Items from a data source:
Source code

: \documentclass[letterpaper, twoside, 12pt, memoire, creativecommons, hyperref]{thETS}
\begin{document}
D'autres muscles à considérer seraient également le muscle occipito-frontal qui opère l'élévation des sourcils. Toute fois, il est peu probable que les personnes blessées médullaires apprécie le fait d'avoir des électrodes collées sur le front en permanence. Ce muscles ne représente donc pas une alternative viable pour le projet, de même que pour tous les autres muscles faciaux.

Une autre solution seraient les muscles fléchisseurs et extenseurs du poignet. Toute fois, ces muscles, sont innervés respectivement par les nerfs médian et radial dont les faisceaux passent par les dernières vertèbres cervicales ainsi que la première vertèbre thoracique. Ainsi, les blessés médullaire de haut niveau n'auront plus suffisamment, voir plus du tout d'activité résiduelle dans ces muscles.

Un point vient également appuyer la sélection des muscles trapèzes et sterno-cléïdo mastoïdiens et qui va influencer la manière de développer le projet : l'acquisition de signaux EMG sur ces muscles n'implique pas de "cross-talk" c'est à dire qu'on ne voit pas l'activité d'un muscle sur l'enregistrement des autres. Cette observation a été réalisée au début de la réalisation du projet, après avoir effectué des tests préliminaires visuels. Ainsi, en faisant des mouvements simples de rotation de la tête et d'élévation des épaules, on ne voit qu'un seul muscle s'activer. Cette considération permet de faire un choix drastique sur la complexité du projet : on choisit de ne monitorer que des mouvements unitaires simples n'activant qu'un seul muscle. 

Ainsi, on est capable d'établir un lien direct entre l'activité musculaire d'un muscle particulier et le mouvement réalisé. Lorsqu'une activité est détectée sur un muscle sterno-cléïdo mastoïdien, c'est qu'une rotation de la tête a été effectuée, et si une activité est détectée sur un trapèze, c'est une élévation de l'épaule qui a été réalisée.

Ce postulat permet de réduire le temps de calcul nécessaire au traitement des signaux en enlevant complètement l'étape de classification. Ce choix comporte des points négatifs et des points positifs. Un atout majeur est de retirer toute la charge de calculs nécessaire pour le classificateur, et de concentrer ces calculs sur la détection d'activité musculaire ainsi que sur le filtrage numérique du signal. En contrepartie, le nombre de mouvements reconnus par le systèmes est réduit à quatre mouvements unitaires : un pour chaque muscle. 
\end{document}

*Problem to work on*.
The "Ce postulat permet" line through the last line above: set these down exactly and add nothing else.

*Answer section*.
Ce postulat permet de réduire le temps de calcul nécessaire au traitement des signaux en enlevant complètement l'étape de classification. Ce choix comporte des points négatifs et des points positifs. Un atout majeur est de retirer toute la charge de calculs nécessaire pour le classificateur, et de concentrer ces calculs sur la détection d'activité musculaire ainsi que sur le filtrage numérique du signal. En contrepartie, le nombre de mouvements reconnus par le systèmes est réduit à quatre mouvements unitaires : un pour chaque muscle. 
\end{document}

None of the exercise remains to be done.